**Texte fourni**.

Bon mais 90 % de mes courses restent du médical. Pour moi, les courses médicales, c’est transporter « des patients ». Les petites courses en ville, typiques, taxi, ce sont des « clients. » Les clients, eux, ils nous font bien sentir qu’on est à leur service. Beaucoup passent leur temps au téléphone ou ne disent pas bonjour. J’ai alors l’impression de n’être personne. Ils nous regardent de haut. Pour eux, on n’est pas grand-chose. Ce n’est pas une généralité, il y en a avec qui ça se passe très bien. Mais le fait est que je ne les reverrai pour la plupart jamais. Alors que les patients…

Autre exemple d’une patiente avec qui je suis resté en contact : une dame qui a une fibromyalgie, une maladie où rien n’est visible, peu reconnue en France. Cette dame est en constante souffrance, malgré le kiné et les massages. Rien n’y fait. Elle vit seule et ne peut travailler normalement, donc elle a peu de revenus. Lors d’un trajet, je mentionne le fait que ma journée se prolonge souvent tard le soir pour gérer « les papiers ». Elle m’a proposé de m’aider, il suffisait que je lui apprenne. Depuis le temps que je la transportais, le relationnel avait installé la confiance. Elle me donne un coup de main pour la facturation, et je lui offre en contrepartie des cadeaux ou bons d’achat, pour qu’elle se fasse plaisir.

Passer un contrat avec la Sécurité sociale est assez facile. Lors du premier rendez-vous, on apporte les diplômes de taxi, l’attestation de premiers secours, le casier judiciaire vierge, une visite médicale récente, les papiers de la voiture. On obtient un conventionnement, et on est payé le prix de la course moins 13 % du cout. Cela reste intéressant. Certes, la voiture demande un gros entretien puisque je fais en moyenne 400 km par jour. Mais j’habite en ville près des hôpitaux, alors ça va. Nicolas, mon collègue, qui habite en campagne et qui transporte des patients à Lyon ou Valence, fait facilement 600 km/jour et 100 000 par an.

**Consignes**.
1) Pourriez-vous reformuler sous forme de liste le paragraphe du témoignage du chauffeur de taxi qui commence par « Passer un contrat avec la Sécurité sociale », en conservant ses faits essentiels ?
2) Pouvez-vous poursuivre le témoignage du chauffeur de taxi à partir de sa dernière phrase ?

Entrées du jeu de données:
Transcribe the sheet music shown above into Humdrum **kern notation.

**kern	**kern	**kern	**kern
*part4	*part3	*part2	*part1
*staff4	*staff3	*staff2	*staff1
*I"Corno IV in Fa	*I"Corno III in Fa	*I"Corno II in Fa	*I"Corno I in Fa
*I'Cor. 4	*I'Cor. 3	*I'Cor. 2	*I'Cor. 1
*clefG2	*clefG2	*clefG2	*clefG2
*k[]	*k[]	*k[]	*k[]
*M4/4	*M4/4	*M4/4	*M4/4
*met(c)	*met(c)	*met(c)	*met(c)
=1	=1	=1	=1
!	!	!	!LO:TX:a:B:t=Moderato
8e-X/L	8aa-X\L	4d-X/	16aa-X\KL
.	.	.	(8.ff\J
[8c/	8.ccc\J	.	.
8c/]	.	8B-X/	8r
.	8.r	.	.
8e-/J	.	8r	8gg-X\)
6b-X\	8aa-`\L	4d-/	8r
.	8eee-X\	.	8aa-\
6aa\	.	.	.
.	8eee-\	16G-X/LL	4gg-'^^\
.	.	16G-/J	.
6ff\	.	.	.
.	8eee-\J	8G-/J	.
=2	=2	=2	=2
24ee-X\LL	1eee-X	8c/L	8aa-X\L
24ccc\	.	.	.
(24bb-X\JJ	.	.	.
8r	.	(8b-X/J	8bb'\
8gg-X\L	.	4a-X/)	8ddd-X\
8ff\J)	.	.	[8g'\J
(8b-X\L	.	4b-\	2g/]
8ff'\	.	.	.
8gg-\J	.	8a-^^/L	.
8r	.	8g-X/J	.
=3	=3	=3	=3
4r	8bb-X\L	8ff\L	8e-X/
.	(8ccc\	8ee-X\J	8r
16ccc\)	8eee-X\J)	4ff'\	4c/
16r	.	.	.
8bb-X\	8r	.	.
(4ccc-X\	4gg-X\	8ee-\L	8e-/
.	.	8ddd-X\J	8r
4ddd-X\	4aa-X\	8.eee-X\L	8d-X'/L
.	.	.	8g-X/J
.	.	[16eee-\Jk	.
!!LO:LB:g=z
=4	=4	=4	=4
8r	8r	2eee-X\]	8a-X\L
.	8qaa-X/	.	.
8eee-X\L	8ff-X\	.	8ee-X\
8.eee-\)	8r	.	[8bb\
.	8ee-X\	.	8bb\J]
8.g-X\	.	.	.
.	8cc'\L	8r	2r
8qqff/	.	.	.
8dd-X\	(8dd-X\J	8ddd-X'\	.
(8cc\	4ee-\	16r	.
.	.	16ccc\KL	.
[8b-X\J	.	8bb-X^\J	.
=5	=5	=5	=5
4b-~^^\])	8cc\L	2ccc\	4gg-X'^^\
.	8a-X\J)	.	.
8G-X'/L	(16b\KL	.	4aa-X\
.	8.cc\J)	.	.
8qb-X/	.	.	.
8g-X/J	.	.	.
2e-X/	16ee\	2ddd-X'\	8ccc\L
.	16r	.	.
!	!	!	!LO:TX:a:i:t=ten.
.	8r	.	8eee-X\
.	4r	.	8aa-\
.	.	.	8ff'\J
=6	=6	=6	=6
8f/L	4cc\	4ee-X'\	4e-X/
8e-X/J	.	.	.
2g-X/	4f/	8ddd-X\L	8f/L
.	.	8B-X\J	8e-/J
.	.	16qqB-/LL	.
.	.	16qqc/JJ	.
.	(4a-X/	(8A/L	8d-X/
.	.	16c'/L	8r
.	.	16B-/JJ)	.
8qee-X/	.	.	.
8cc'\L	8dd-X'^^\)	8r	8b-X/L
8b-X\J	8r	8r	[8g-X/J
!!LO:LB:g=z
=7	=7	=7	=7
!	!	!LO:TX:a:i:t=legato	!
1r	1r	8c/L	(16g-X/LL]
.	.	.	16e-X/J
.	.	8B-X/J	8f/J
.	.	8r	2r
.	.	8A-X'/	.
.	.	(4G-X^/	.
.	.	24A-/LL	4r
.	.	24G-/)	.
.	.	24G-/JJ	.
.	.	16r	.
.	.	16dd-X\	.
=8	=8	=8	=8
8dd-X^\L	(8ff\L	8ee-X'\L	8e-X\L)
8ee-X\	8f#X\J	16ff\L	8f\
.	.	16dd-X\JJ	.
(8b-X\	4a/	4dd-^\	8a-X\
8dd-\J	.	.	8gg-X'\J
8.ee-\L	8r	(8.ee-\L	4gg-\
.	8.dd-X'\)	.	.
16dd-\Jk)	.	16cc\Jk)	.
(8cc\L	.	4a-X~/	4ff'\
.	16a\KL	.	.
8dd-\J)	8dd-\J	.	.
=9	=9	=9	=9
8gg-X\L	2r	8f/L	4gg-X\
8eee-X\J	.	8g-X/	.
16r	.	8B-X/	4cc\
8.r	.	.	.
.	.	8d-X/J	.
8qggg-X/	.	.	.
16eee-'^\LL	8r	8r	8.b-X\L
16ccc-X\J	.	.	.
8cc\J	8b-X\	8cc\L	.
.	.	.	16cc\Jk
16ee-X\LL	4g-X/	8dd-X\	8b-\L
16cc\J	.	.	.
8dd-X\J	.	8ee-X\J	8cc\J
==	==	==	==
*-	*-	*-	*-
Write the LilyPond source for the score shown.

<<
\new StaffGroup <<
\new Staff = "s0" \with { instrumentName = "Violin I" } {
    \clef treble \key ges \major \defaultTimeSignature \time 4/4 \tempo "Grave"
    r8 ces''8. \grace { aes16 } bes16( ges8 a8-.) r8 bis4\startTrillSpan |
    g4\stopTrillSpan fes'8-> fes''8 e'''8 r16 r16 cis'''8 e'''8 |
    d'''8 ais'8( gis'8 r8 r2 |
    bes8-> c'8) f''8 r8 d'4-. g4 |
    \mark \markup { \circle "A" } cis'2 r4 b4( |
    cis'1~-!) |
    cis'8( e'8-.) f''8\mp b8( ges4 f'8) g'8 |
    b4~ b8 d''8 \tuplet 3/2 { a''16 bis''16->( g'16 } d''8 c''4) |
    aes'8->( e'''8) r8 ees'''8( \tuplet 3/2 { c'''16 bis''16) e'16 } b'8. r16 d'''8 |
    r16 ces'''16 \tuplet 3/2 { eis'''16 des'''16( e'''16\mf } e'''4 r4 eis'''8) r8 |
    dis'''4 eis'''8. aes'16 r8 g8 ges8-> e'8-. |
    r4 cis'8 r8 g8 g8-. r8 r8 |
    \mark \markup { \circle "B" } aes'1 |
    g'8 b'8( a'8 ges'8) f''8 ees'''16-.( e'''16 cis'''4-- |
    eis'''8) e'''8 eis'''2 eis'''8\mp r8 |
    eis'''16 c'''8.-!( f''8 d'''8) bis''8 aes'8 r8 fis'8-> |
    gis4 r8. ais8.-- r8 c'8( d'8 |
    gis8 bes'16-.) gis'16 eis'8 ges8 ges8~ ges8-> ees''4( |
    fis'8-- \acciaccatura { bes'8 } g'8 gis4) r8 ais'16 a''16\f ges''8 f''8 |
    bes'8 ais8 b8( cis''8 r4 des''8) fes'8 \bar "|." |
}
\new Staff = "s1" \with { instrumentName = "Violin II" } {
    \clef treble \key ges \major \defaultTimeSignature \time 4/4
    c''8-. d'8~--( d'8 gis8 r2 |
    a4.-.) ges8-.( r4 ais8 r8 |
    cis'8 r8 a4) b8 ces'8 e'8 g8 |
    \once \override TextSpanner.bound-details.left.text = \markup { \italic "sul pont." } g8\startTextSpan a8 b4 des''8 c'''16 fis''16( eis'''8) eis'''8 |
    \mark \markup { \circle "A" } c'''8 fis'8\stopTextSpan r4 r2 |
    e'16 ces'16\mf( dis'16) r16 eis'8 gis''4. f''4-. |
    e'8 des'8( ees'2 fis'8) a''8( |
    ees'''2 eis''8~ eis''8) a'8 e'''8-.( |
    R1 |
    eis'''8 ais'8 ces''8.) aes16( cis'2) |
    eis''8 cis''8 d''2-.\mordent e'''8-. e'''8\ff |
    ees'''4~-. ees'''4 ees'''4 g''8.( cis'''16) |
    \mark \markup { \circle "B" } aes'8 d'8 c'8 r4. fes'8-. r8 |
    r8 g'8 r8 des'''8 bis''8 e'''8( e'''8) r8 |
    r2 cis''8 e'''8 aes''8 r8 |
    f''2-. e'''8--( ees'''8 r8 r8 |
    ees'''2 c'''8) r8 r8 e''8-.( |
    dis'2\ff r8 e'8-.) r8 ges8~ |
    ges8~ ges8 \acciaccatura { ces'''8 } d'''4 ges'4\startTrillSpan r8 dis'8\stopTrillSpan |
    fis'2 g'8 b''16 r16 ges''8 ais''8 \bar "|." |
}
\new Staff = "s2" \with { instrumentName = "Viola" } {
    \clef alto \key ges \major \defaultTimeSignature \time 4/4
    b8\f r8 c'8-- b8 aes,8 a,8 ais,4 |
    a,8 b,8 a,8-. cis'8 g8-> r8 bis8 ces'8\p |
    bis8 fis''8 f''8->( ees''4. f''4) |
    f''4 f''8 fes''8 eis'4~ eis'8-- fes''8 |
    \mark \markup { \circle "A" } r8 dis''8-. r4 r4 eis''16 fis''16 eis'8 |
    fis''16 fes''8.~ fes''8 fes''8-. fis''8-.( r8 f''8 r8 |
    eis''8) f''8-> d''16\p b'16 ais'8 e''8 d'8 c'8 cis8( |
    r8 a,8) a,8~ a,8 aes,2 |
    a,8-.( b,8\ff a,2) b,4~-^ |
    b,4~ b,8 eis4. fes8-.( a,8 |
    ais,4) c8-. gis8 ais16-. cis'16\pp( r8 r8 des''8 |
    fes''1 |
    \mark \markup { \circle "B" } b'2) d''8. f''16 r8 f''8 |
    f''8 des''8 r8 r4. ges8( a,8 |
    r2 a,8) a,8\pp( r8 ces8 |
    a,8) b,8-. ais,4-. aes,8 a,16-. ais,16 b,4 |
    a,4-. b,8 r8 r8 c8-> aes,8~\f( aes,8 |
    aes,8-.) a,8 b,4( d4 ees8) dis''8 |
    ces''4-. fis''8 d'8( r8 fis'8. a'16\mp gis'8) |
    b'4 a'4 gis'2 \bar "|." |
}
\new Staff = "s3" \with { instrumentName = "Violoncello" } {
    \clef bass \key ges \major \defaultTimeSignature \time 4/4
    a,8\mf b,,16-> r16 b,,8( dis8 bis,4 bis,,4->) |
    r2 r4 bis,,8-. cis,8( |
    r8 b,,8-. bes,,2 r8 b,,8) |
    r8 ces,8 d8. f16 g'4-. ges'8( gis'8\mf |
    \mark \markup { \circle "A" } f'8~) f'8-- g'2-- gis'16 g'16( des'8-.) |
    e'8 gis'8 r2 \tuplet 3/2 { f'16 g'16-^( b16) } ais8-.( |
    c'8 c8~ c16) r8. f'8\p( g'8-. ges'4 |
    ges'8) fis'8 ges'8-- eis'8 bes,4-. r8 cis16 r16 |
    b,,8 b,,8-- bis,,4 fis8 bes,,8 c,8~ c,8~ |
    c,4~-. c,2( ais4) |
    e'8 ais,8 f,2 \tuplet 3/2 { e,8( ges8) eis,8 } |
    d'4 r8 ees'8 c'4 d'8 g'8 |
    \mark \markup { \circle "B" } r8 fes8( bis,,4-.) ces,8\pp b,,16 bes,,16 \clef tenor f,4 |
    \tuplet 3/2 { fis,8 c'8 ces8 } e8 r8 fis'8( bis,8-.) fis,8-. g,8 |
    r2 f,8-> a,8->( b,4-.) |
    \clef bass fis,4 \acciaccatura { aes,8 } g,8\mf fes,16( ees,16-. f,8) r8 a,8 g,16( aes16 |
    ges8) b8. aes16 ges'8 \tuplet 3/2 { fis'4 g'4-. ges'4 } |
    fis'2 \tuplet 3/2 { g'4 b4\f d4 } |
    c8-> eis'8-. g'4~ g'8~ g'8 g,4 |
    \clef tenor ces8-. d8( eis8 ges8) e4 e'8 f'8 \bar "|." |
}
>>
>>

**Réponses aux consignes**.
1)
- Passer un contrat avec la Sécurité sociale est assez facile.
- Au premier rendez-vous, on apporte les diplômes de taxi, l'attestation de premiers secours, le casier judiciaire vierge, une visite médicale récente et les papiers de la voiture.
- On obtient un conventionnement et on est payé le prix de la course moins 13 % du coût, ce qui reste intéressant.
- La voiture demande un gros entretien, avec en moyenne 400 km parcourus par jour.
- Habiter en ville près des hôpitaux rend la chose supportable.
- Nicolas, un collègue qui habite à la campagne et transporte des patients à Lyon ou Valence, fait facilement 600 km par jour et 100 000 par an.

2)
Comme tous les métiers où on est à son compte, il ne faut pas être feignant. Je travaille en moyenne de 6 h du matin jusqu’à 19 h 30. Tout le jour, je suis en collaboration avec les autres collègues taxis. Par exemple, l’un d’eux m’appelle alors que je suis en course. Il est coincé « en retour de dialyse ». « Ça tombe bien, je serai sur les lieux hospitaliers au bon moment. Je pourrai prendre ton patient. » Je suis sans cesse en contact avec mon réseau : une vingtaine de chauffeurs. Ainsi l’outil essentiel, outre la voiture, toujours hyper entretenue, c’est le Bluetooth. J’ai rencontré certains d’entre eux sur le parking des taxis du centre hospitalier. Entre collègues il y a des règles naturelles du « je te donne, tu me donnes. » C’est informel. Et ça fonctionne. Je sais à qui m’adresser dans mon réseau. Ceux qui débutent et qui n’ont pas beaucoup de clients, ceux qui n’en veulent pas beaucoup et préfèrent travailler seuls. Les chauffeurs joker, en ville, sont ceux que j’appelle en dernier ressort. On n’attend rien d’eux, sinon qu’ils nous dépannent. Je sais reconnaitre aussi ceux qui ne sont pas sérieux. Ceux qui ne transmettent pas les papiers nécessaires pour la sécu, ceux qui ne donnent pas les bonnes infos sur les trajets. Les patients ne disent pas tout. Il faut s’organiser avec l’administration des hôpitaux, prendre les bons de transport pour la Sécurité sociale à temps.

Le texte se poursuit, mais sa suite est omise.